Si on parle de famille... ce sont les deux plus proches !
«
Le petit Yuan est-il aussi malheureux
?
» sanglota doucement Xiao Juyuan, parvenant à ramener l’attention de Pei Junwu. «
Papa me manque, maman me manque… Frère Wu, je suis si triste.
»
Comme toujours, Pei Junwu la serrait dans ses bras avec tendresse et affection. Cet homme était à elle ! Il ne pouvait être qu'à elle !
Aussi belle fût-elle, Li Yuan'er ne parvint pas à séduire Wu Ge. Leur profonde affection dura dix ans, et leur relation était liée par une obligation parentale incontournable.
Xiao Juyuan serra sa chemise contre elle ; cet homme... devait être à elle !

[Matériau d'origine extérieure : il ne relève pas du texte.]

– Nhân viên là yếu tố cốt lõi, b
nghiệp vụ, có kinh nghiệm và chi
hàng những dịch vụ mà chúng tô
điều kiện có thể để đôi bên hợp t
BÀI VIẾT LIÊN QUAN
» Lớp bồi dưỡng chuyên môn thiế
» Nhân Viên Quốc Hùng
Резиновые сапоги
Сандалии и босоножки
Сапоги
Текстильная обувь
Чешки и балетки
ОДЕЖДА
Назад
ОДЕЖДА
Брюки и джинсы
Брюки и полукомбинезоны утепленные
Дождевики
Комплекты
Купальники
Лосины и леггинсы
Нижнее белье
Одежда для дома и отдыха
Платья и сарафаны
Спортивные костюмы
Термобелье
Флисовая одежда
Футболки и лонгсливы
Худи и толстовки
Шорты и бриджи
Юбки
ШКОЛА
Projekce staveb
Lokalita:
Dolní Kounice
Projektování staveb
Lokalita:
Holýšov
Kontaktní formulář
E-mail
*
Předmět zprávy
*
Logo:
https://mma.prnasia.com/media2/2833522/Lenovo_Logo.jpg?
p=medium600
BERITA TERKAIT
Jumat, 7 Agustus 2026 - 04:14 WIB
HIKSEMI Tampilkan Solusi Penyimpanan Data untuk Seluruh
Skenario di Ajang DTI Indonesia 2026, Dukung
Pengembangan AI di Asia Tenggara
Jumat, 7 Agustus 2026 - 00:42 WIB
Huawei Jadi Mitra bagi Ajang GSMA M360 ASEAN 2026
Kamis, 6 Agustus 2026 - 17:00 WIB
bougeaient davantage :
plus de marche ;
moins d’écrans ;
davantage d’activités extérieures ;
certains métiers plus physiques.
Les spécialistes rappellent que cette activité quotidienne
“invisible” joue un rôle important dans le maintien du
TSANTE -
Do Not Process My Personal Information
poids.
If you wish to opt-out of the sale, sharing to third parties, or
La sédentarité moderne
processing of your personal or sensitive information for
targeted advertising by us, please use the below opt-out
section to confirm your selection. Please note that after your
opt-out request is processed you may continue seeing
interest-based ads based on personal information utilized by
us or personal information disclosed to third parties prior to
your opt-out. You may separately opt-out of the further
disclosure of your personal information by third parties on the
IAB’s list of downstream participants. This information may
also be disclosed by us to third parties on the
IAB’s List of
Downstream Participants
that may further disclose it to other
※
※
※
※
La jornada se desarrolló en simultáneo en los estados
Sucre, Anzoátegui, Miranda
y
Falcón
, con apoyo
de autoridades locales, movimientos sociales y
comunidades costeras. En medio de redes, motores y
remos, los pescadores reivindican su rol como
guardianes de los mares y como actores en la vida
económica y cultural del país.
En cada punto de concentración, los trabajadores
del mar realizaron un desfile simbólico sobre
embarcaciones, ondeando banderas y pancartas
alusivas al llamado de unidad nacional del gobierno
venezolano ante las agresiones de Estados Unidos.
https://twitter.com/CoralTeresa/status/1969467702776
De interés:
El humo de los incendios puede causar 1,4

Le Sourire des Fleurs, Chapitre 12
: Gaspiller les ressources de la nature
Yuan'er était assise sur un banc de pierre dans le jardin, sirotant tranquillement son thé fraîchement infusé. La brise fraîche du matin et la douce lumière du soleil, encore tiède, lui remontaient le moral.
Les gens qui entraient et sortaient la dévisageaient encore, hébétés, certains s'arrêtant même net. Plusieurs jours s'étaient écoulés depuis son retour au pavillon Shuangjie, et pourtant, ils la regardaient toujours avec étonnement, se bousculant les uns les autres en passant près d'elle ou en l'apercevant de loin.
Yuan'er ricana : « Est-ce vraiment si grave ? Ce sont tous des gens au service de la plus belle femme du monde des arts martiaux, pourquoi sont-ils si surpris par son apparence ? »
Tenant un bouquet de chrysanthèmes fraîchement cueillis, Yan Minyu se dirigea avec enthousiasme vers la chambre de Yi Chunjun, les yeux brillants sous le soleil matinal.